▸ **Extrait du texte**:
12.    Le périmètre du secret défense reste l’objet de débats, voire d’incompréhension. Si sa délimitation thématique est spécifiquement établie par l’arrêté du 26 janvier 2004, il paraît beaucoup plus facile d’avoir une vision concrète de cette limite de l’intérieur que de l’extérieur, ce qui constitue un obstable majeur à la discussion entre personnes « habilitées » ou non. En matière de sécurité nucléaire, le secret est, au même titre que les dispositifs de protection physique, un élément de ce que l’on désigne comme la « défense en profondeur » : de ce fait, caractériser le secret revient pour les autorités à en affaiblir la portée, donc à réduire l’efficacité de la protection qu’il apporte.
Sa fonction même confère au périmètre du secret défense un caractère fluctuant : ainsi, les secrets à préserver peuvent évoluer dans le temps en fonction de l’évaluation des menaces crédibles. De plus, l’agrégation d’informations non secrètes isolément peut constituer une information secrète.

▸ **Consignes**:
1. Selon l'extrait sur le secret défense, quel texte établit spécifiquement la délimitation thématique de ce secret ?
2. Recopiez, dans l'extrait sur le secret défense, le passage allant de "Sa fonction même" jusqu'à "une information secrète.".

▸ **Fiches extraites**:
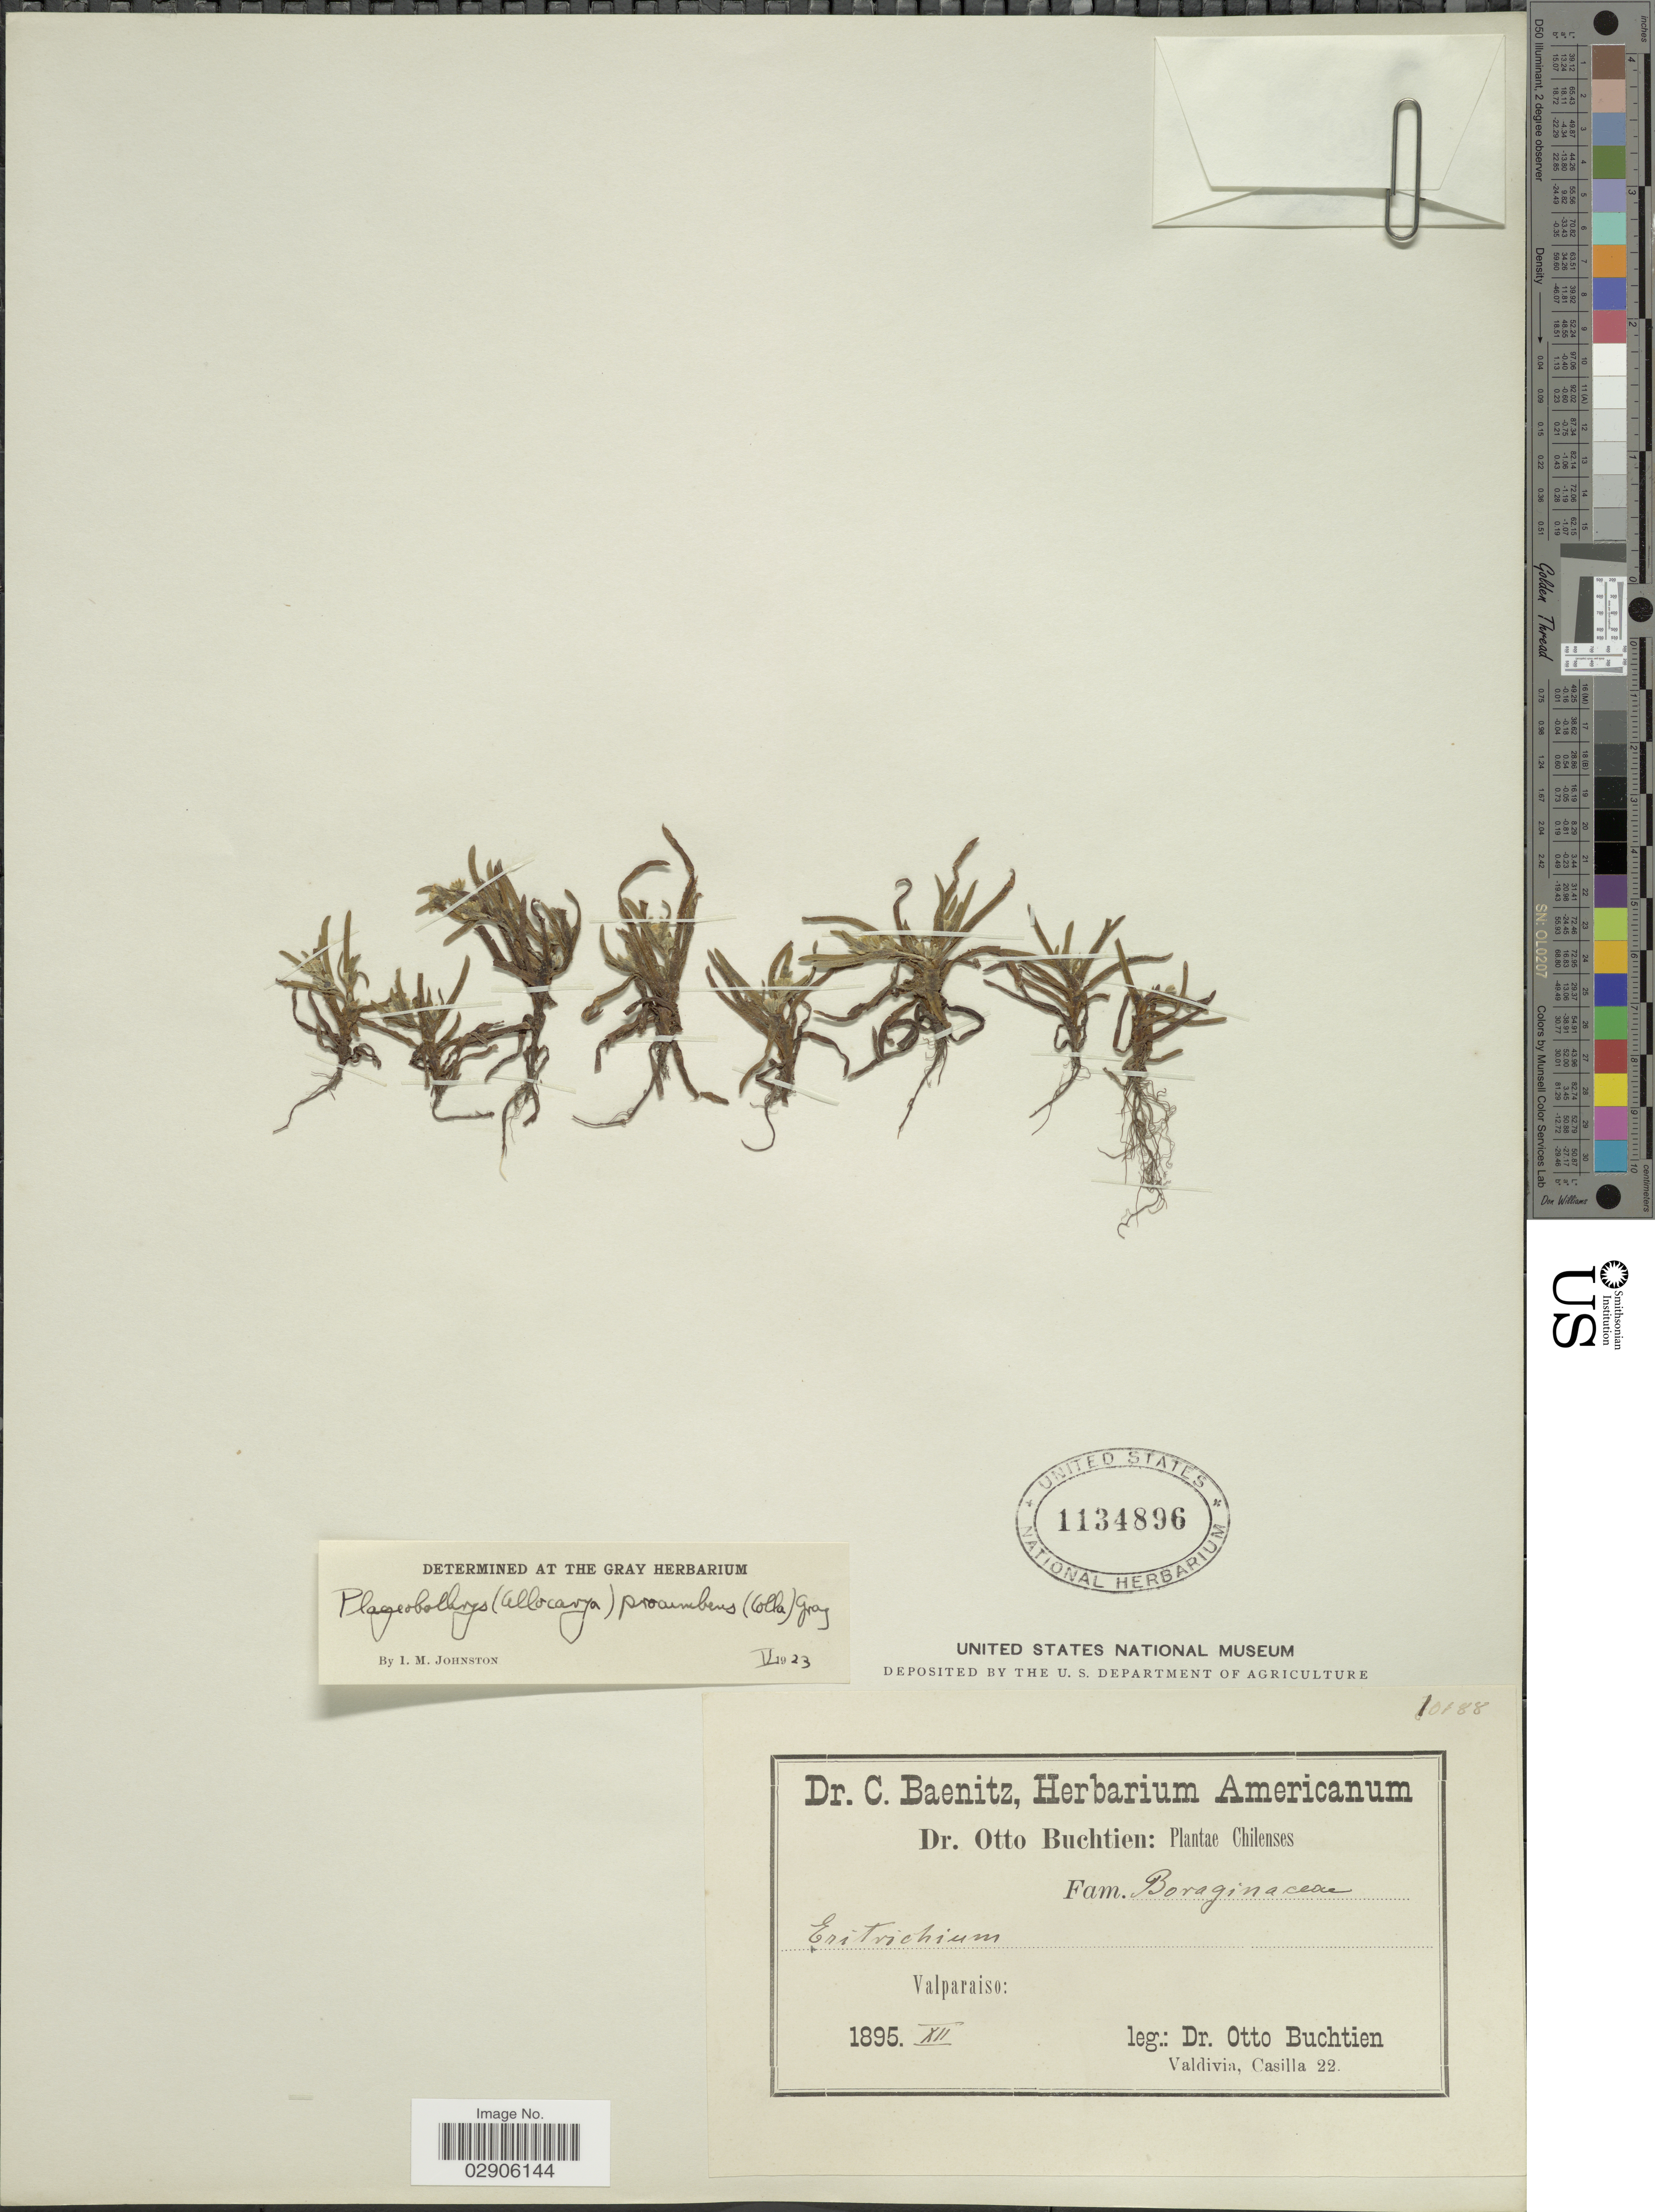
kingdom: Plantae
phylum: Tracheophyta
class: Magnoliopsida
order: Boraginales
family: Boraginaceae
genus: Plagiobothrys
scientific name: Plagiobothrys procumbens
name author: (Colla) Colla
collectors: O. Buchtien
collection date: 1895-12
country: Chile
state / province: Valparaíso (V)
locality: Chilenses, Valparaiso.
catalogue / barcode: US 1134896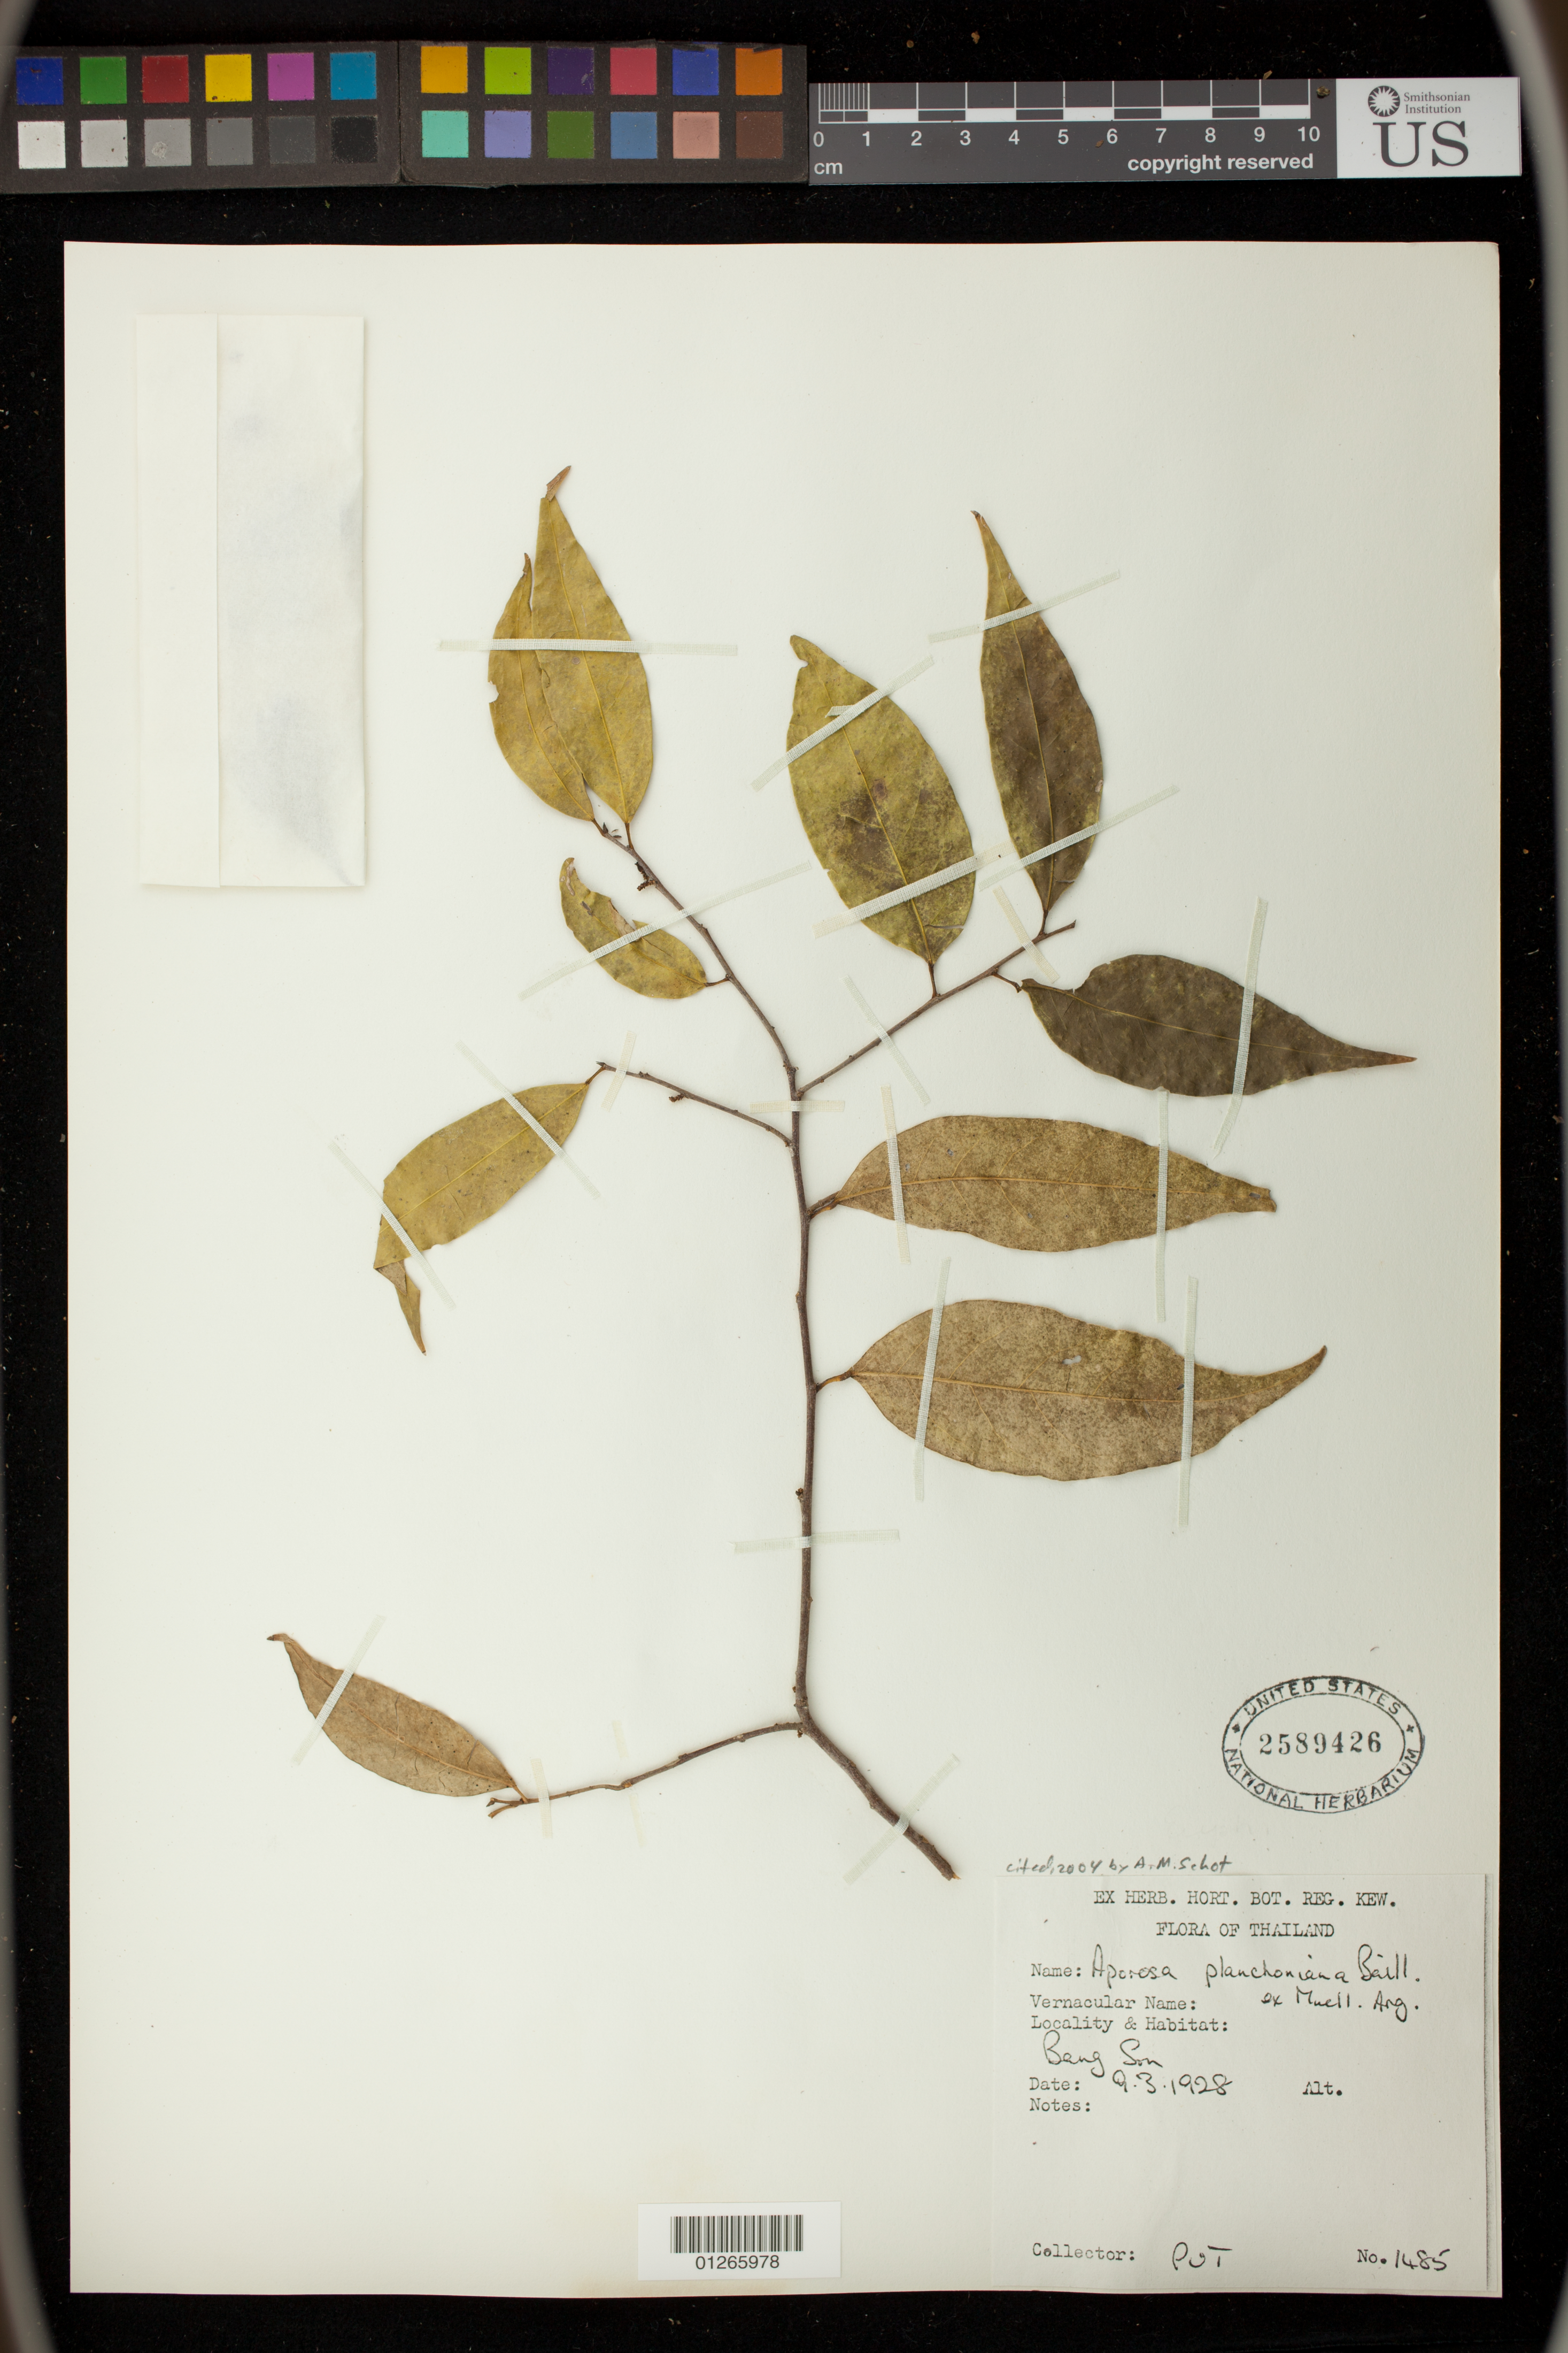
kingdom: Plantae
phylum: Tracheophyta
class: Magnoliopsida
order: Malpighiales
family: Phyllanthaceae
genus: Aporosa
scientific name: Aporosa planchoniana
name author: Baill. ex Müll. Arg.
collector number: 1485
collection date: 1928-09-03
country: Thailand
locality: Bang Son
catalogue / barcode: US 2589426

▸ **Réponses**:
1. L'arrêté du 26 janvier 2004.

2.
Sa fonction même confère au périmètre du secret défense un caractère fluctuant : ainsi, les secrets à préserver peuvent évoluer dans le temps en fonction de l’évaluation des menaces crédibles. De plus, l’agrégation d’informations non secrètes isolément peut constituer une information secrète.